■ Wat je doet: Kun je de lijst hieronder bewerken vanaf het begin tot en met de regel met "state / province: Nayarit", waarbij je "collectors" vervangt door "collected by" en de rest ongewijzigd laat? Geef alleen die regels terug.
::: Aangeleverd materiaal
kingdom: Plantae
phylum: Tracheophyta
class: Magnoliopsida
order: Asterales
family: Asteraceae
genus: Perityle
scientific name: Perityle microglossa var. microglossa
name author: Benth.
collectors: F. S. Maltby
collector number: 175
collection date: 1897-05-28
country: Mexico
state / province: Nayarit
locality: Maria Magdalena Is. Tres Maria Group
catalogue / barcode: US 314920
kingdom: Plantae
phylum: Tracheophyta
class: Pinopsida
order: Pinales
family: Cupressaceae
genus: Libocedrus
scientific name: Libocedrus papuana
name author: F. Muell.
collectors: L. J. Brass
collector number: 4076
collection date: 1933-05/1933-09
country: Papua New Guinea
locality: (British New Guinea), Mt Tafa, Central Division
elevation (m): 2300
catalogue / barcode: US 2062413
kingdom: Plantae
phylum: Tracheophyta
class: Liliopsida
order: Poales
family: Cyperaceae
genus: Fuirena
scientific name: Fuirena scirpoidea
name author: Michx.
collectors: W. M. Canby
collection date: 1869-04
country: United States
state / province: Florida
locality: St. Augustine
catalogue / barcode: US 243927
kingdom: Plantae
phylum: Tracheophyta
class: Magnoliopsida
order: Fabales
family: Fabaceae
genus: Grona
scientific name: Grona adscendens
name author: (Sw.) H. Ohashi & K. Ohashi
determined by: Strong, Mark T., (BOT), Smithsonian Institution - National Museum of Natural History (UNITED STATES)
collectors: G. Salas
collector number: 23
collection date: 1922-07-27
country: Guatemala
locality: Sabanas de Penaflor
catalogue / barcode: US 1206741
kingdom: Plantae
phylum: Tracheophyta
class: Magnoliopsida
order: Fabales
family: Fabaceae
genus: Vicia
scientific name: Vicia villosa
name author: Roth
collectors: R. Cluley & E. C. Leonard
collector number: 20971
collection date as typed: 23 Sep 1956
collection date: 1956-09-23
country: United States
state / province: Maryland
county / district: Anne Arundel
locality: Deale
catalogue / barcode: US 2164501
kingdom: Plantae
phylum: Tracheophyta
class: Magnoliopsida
::::::
■ Uitwerking:
kingdom: Plantae
phylum: Tracheophyta
class: Magnoliopsida
order: Asterales
family: Asteraceae
genus: Perityle
scientific name: Perityle microglossa var. microglossa
name author: Benth.
collected by: F. S. Maltby
collector number: 175
collection date: 1897-05-28
country: Mexico
state / province: Nayarit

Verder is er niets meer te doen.